Editorial | New dynamics: On the G-7, its identity, its purpose

It was also widely commented upon that apart from Italian Prime Minister Giorgia Meloni, whose party did well in this month’s European Parliament elections, all other G-7 leaders are battling tough election campaigns with sagging approval ratings.

How important is India to the G-7 process?

India has been an important part of the G-7 process for several years now, coming to the grouping’s attention in the 2000s for its steady growth figures during the global financial collapse. India is not only a key member of the Global South, and has hosted the “Voice of Global South” conference since 2023, it is also a member of the G-20 troika, along with Brazil and South Africa. Besides, Prime Minister Modi is a central figure at such outreaches, though India is not a member of the G-7.

Other countries whose leaders attended the outreach were Algeria, Argentina, Brazil, Jordan, Kenya, Mauritania, Tunisia, Türkiye and the United Arab Emirates, along with heads of the African Development Bank, the International Monetary Fund, the Organisation of Economic Co-operation and Development (OECD), the United Nations and the World Bank.

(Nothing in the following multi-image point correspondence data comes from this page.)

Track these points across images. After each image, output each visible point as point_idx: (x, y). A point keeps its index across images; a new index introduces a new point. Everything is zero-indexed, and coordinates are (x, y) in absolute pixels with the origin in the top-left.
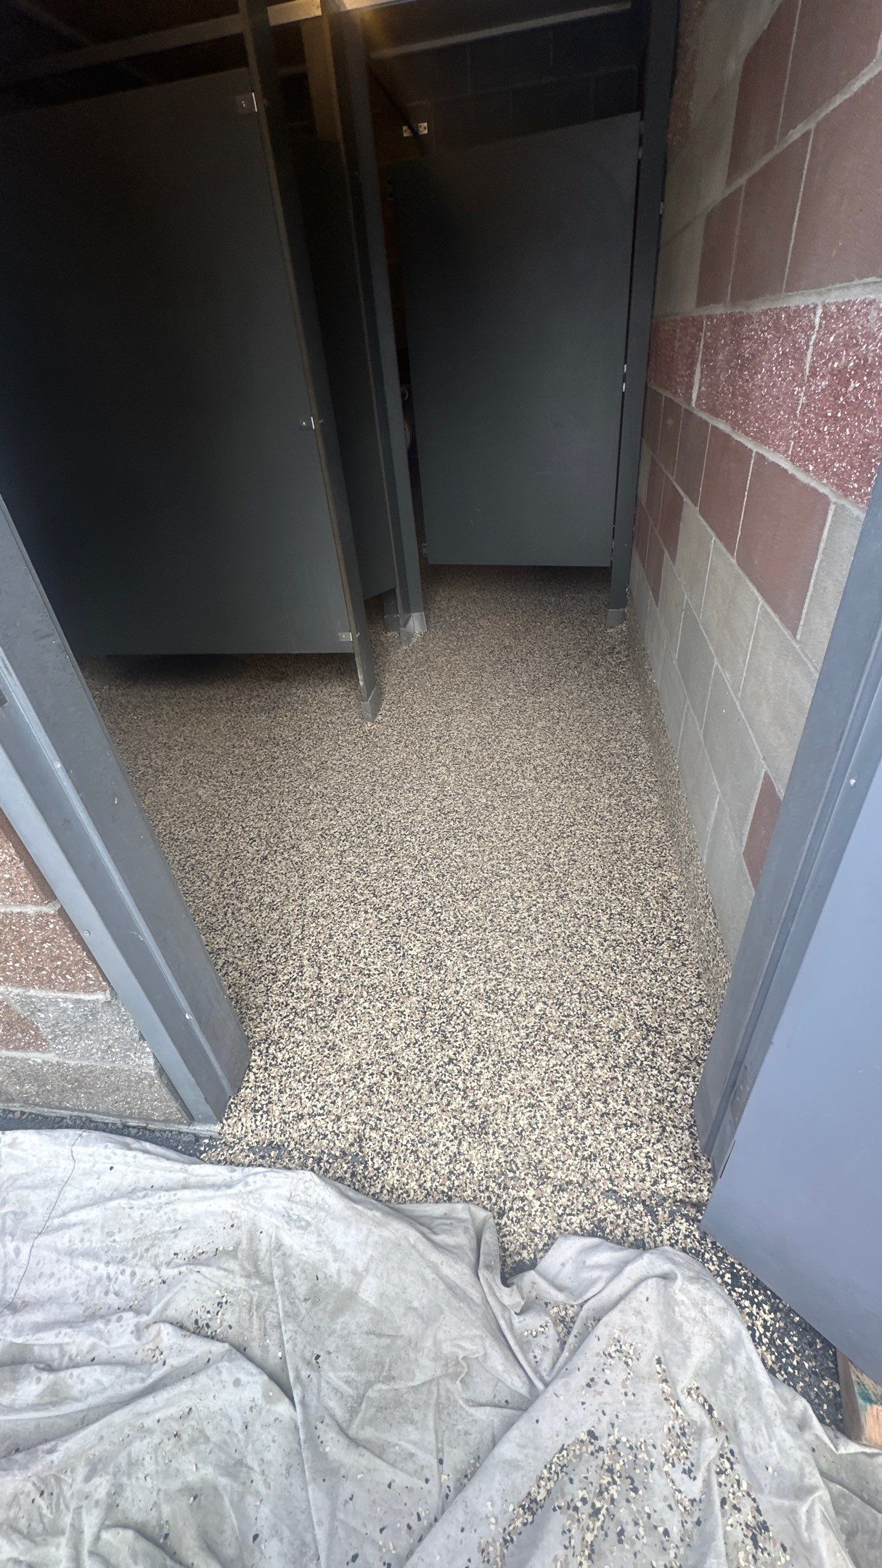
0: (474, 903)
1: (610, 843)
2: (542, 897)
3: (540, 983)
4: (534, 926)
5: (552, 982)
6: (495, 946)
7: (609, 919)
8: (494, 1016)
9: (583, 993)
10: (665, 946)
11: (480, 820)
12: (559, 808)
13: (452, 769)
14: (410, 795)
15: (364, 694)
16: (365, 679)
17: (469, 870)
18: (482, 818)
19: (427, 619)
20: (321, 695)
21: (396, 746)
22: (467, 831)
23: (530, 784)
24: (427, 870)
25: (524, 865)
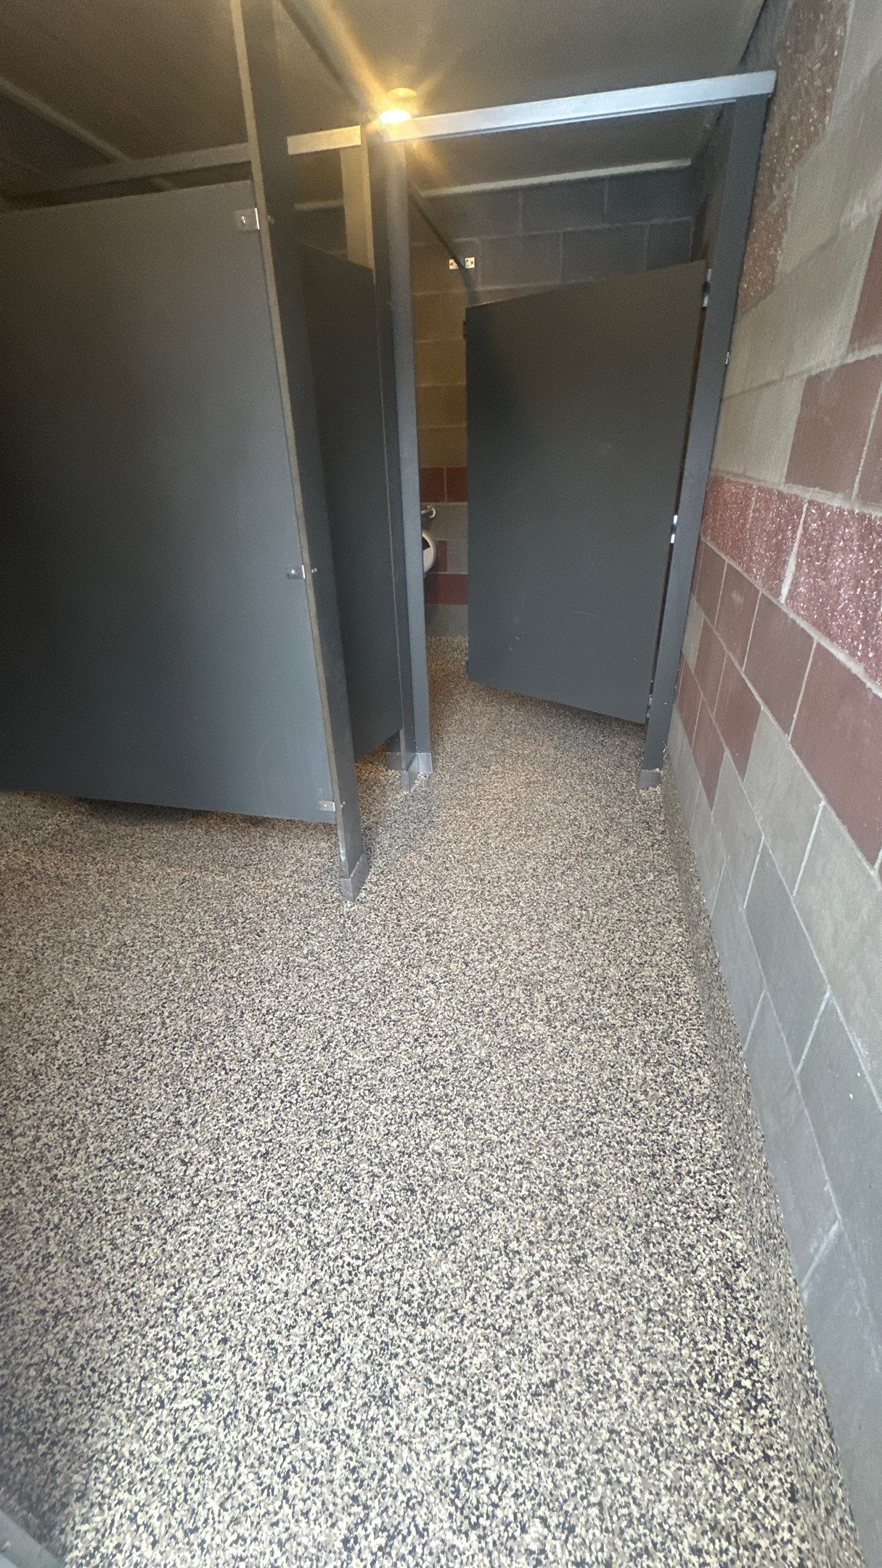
0: (451, 1257)
1: (645, 1155)
2: (547, 1257)
3: (538, 1465)
4: (534, 1322)
5: (559, 1465)
6: (475, 1360)
7: (647, 1320)
8: (461, 1543)
9: (607, 1503)
10: (733, 1401)
11: (471, 1087)
12: (577, 1078)
13: (442, 990)
14: (384, 1029)
15: (346, 870)
16: (348, 854)
17: (449, 1184)
18: (474, 1082)
19: (434, 761)
20: (299, 852)
21: (376, 942)
22: (453, 1106)
23: (541, 1028)
24: (390, 1176)
25: (526, 1184)
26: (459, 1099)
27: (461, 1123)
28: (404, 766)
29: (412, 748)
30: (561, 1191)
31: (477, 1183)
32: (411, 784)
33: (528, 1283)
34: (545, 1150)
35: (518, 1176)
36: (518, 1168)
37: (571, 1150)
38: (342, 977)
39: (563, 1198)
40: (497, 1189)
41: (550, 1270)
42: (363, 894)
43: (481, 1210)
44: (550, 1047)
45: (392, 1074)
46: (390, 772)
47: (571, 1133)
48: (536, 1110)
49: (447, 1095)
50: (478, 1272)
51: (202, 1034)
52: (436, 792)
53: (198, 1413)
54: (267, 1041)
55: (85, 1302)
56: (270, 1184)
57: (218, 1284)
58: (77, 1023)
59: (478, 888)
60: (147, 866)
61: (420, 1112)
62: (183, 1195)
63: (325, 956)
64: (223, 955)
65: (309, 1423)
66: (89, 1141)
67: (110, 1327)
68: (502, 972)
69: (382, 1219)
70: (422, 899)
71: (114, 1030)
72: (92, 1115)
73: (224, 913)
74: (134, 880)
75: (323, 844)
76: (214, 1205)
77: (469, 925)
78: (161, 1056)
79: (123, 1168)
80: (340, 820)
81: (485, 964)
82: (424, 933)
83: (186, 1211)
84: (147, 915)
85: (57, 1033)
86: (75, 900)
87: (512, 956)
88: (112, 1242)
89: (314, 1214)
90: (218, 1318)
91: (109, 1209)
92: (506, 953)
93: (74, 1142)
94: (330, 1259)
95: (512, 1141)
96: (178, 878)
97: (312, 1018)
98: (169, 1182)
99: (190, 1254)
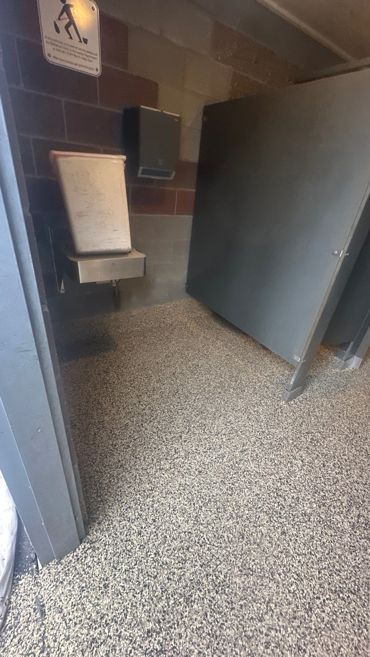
0: (242, 579)
2: (285, 629)
4: (262, 648)
6: (228, 631)
11: (293, 520)
12: (354, 567)
13: (305, 468)
14: (270, 463)
15: (290, 388)
16: (294, 382)
17: (259, 550)
18: (296, 519)
19: (362, 363)
20: (275, 369)
21: (287, 426)
22: (281, 520)
23: (346, 525)
24: (238, 523)
25: (294, 586)
26: (284, 520)
27: (279, 530)
28: (344, 358)
29: (354, 352)
30: (311, 609)
31: (272, 563)
32: (343, 368)
33: (270, 629)
34: (314, 582)
35: (293, 579)
36: (295, 576)
37: (328, 596)
38: (264, 430)
39: (310, 613)
40: (280, 574)
41: (283, 636)
42: (292, 402)
43: (267, 575)
44: (346, 539)
45: (262, 484)
46: (335, 358)
47: (333, 589)
48: (320, 560)
49: (280, 513)
50: (250, 598)
51: (204, 413)
52: (355, 378)
53: (136, 534)
54: (223, 432)
55: (129, 469)
56: (195, 483)
57: (163, 501)
58: (172, 382)
59: (352, 436)
60: (219, 344)
61: (265, 510)
62: (169, 461)
63: (262, 416)
64: (226, 390)
65: (161, 578)
66: (156, 421)
67: (130, 483)
68: (341, 483)
69: (225, 535)
70: (318, 422)
71: (180, 392)
72: (161, 414)
73: (235, 375)
74: (212, 345)
75: (287, 372)
76: (176, 473)
77: (336, 449)
78: (188, 410)
79: (159, 438)
80: (299, 366)
81: (334, 473)
82: (310, 437)
83: (167, 468)
84: (210, 360)
85: (166, 381)
86: (192, 342)
87: (351, 480)
88: (145, 458)
89: (203, 508)
90: (156, 511)
91: (149, 447)
92: (349, 476)
93: (152, 418)
94: (199, 530)
95: (299, 562)
96: (226, 353)
97: (243, 436)
98: (168, 453)
99: (161, 482)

Is it an important platform for India?

For India, the outreach session of the G-7 meeting, that follows a day after the main G-7 deliberations, has always been an important platform to showcase its achievements and outlook to the world. The importance of the event and India’s participation can be gauged from the fact that Ms. Meloni called Mr. Modi during the election campaign to ensure his participation, and he travelled to Italy just four days after his swearing-in and even before he had proven his majority in Parliament. During the outreach session, Mr. Modi spoke about the importance of the Indian elections, which he called the “victory of the democratic world”, and the importance of harnessing technology and artificial intelligence to bridge global inequality, as well as a roadmap to fight climate change. He said it was important to pay heed to the Global South’s concerns, as it bears “the brunt of global uncertainties and tension”, a reference to how the developing world looks at unilateral sanctions as well as food, fertilizer and energy security. Mr. Modi spent most of his time in bilateral meetings and held talks with U.K. Prime Minister Rishi Sunak, French President Emmanuel Macron, German Chancellor Olaf Scholz, Japan Prime Minister Fumio Kishida and Ms. Meloni. He also met with Ukraine President Volodymyr Zelenskyy, who was a special invitee, and after the photo-op with all the leaders, he spent a few minutes with U.S. President Biden.

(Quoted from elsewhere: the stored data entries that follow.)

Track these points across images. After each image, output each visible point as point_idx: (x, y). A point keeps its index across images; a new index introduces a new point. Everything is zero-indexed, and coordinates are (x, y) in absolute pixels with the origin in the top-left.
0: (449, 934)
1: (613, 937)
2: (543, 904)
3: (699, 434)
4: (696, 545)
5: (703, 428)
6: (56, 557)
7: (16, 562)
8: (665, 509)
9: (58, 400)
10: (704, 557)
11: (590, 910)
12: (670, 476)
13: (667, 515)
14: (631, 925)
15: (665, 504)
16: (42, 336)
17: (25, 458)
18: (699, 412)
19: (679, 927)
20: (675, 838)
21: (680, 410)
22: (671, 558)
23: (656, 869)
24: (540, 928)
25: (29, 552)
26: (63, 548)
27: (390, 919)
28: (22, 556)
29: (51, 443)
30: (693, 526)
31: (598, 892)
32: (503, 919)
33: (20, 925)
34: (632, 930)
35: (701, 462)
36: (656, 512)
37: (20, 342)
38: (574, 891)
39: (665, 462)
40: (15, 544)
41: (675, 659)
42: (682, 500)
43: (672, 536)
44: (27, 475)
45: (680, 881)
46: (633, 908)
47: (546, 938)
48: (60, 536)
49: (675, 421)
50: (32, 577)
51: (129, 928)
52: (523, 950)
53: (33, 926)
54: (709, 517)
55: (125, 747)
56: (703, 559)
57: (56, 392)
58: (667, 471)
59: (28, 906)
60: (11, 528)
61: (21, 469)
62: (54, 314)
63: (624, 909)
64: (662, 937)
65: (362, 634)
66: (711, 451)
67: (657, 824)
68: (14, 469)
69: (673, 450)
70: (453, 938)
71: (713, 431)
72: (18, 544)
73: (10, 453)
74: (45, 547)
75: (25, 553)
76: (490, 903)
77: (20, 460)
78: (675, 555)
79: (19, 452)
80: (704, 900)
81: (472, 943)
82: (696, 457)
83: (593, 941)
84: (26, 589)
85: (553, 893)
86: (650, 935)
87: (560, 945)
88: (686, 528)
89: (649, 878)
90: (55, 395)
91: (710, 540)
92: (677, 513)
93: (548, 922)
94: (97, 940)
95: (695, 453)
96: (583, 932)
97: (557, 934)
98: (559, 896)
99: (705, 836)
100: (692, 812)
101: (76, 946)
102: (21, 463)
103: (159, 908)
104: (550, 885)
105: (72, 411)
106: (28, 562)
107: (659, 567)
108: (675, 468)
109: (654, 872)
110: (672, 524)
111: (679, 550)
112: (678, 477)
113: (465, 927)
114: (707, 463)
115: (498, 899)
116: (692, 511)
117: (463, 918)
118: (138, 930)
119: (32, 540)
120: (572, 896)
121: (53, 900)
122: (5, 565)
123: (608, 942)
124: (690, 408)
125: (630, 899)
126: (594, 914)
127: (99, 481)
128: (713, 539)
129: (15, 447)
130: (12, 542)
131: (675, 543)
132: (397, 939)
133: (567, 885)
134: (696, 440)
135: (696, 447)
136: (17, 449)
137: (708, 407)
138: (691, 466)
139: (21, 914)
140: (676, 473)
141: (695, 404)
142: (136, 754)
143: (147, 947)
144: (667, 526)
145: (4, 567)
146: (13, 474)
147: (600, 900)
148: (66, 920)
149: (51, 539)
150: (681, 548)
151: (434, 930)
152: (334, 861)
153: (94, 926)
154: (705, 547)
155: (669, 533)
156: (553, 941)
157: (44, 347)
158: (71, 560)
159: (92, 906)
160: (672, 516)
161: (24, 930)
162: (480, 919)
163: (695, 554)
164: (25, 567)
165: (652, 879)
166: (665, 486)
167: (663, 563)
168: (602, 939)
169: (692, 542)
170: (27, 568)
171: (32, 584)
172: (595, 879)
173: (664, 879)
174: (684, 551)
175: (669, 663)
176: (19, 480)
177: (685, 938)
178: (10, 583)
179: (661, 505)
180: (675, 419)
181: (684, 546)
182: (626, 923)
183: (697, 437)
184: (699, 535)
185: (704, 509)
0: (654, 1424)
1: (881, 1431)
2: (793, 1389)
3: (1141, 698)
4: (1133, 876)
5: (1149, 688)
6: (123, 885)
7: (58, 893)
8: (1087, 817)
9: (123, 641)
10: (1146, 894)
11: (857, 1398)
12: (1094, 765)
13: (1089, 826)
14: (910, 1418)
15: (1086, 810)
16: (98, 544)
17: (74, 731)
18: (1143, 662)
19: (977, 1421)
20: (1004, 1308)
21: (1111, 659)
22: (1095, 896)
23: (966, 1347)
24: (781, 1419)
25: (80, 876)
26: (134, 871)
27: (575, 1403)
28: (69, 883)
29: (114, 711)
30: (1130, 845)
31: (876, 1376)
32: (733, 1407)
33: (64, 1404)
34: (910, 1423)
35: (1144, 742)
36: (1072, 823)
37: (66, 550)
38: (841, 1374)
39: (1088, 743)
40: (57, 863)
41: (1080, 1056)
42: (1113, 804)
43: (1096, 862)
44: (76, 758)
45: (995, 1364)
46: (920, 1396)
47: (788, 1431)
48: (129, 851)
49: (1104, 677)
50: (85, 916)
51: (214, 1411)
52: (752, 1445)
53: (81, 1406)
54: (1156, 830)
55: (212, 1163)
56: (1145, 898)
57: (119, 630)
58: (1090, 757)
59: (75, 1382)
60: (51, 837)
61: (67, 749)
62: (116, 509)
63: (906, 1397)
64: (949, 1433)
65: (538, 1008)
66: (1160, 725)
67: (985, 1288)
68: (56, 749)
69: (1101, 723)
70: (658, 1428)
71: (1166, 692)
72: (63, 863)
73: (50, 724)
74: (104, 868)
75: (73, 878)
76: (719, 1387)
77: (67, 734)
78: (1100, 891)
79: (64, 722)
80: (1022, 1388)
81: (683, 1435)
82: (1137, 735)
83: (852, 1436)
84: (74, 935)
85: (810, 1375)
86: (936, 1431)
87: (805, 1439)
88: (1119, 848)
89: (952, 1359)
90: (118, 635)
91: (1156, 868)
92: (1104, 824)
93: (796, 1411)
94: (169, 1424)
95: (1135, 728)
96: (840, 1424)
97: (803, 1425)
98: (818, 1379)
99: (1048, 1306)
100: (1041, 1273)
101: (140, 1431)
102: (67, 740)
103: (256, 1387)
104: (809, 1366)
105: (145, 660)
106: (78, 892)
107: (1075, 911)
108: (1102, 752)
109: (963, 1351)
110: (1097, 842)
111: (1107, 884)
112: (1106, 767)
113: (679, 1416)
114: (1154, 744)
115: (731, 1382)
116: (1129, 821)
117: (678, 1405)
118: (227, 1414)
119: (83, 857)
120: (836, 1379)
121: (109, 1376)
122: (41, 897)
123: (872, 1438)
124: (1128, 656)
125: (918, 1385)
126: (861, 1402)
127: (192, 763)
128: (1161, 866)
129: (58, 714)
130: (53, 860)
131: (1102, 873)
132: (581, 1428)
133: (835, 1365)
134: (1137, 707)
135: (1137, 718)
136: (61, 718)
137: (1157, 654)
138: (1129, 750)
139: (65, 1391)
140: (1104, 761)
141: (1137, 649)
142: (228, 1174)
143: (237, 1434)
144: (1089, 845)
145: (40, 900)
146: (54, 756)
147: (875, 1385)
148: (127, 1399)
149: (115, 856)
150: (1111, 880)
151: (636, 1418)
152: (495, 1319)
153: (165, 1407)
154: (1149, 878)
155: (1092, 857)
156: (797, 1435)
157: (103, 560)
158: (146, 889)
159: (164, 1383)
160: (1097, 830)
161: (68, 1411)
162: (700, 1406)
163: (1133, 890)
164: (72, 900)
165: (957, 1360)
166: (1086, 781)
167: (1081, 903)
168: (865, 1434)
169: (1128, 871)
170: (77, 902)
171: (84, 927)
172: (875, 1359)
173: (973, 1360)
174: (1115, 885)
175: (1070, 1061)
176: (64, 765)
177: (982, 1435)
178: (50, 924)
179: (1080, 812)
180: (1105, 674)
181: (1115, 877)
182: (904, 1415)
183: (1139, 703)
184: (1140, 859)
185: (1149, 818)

He released a less cordial photo of his exchange with Canadian Prime Minister Justin Trudeau, reflecting the poor state of bilateral ties, but the G-7 outreach gave him the opportunity to meet global leaders and set priorities for his new term in office.

What is the future of G-7?

The G-7 is increasingly under attack for being an elitist, non-inclusive group, that doesn’t include three of the world’s top 10 economies, China, India and Brazil, or representation from the rest of the world, like the G-20 does, for example. In addition, the G-7, which has not increased its membership (in fact, it decreased it, by dropping Russia in 2014), is increasingly being challenged by a grouping like BRICS, that has now doubled its size from the original Brazil-Russia-India-China-South Africa grouping to include other countries and energy majors like the UAE, Saudi Arabia, Iran, as well as Egypt and Ethiopia. That the G-7 has been unable to change the course of Russia’s invasion of Ukraine, or stop Israel’s devastating bombardment of Gaza, or deterred China from its inroads into global connectivity and infrastructure and economic influence, is raising more questions about its relevance.

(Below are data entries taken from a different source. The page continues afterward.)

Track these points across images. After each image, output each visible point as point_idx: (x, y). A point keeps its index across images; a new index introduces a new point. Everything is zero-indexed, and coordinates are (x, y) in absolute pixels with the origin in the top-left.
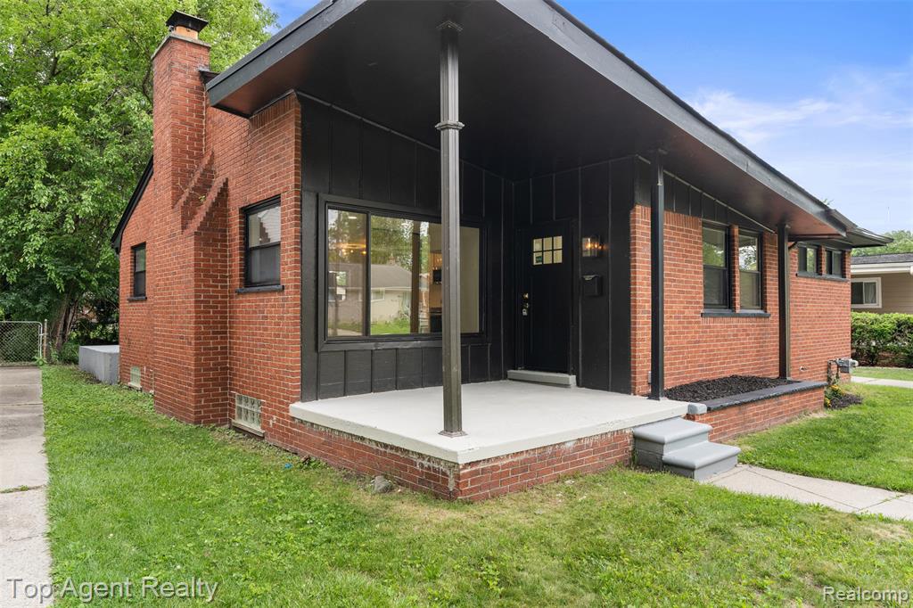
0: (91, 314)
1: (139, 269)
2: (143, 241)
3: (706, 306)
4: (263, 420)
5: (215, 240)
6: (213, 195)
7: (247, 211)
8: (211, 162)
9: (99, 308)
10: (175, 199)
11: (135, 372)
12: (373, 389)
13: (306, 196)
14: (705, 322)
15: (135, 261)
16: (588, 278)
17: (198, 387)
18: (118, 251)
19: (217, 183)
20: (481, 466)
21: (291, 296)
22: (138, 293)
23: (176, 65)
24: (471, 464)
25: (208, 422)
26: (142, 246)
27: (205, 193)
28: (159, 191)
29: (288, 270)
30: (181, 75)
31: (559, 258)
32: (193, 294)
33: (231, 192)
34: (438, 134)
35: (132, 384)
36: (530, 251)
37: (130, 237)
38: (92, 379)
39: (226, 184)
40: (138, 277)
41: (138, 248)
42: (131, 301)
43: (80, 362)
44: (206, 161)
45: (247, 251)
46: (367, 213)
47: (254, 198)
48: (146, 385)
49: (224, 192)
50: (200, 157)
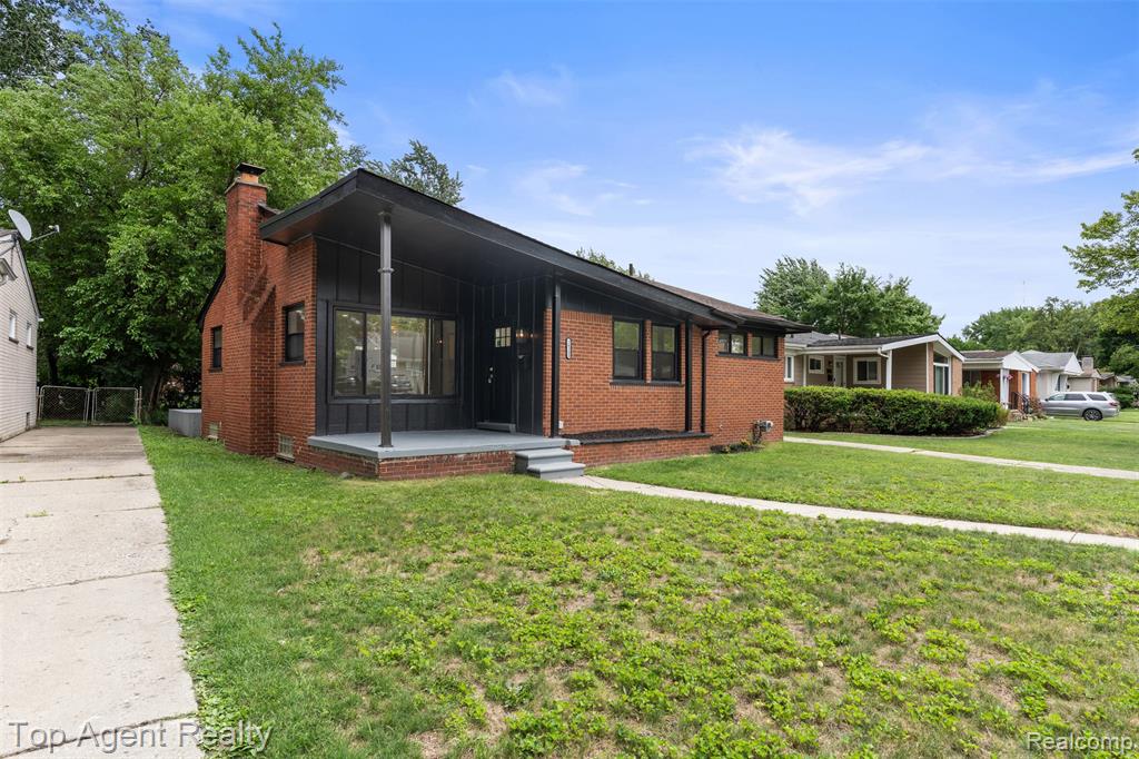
0: (179, 385)
1: (217, 346)
2: (220, 324)
3: (615, 377)
4: (294, 450)
5: (266, 329)
6: (265, 296)
7: (288, 309)
8: (265, 272)
9: (186, 380)
10: (240, 299)
11: (213, 427)
12: (367, 431)
13: (320, 303)
14: (613, 389)
15: (214, 340)
16: (521, 357)
17: (253, 429)
18: (201, 331)
19: (269, 287)
20: (394, 462)
21: (311, 368)
22: (216, 365)
23: (241, 203)
24: (387, 459)
25: (259, 454)
26: (220, 328)
27: (260, 295)
28: (230, 292)
29: (309, 350)
30: (245, 210)
31: (508, 344)
32: (249, 365)
33: (278, 295)
34: (379, 275)
35: (210, 436)
36: (494, 337)
37: (211, 320)
38: (179, 434)
39: (274, 289)
40: (217, 352)
41: (217, 330)
42: (210, 371)
43: (170, 424)
44: (262, 271)
45: (288, 337)
46: (365, 314)
47: (291, 301)
48: (221, 436)
49: (272, 295)
50: (258, 267)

Watch: G-7 Summit 2024 | Highlights of PM Modi’s meetings with world leaders

It remains to be seen how the G-7, which may have a different composition of leaders, given impending elections in the U.K. and the U.S., stands up to the challenge to re-invent itself as an effective grouping. It will next convene for the annual summit in Canada’s Alberta region in 2025; the question is whether India will continue to accept a spot on its margins.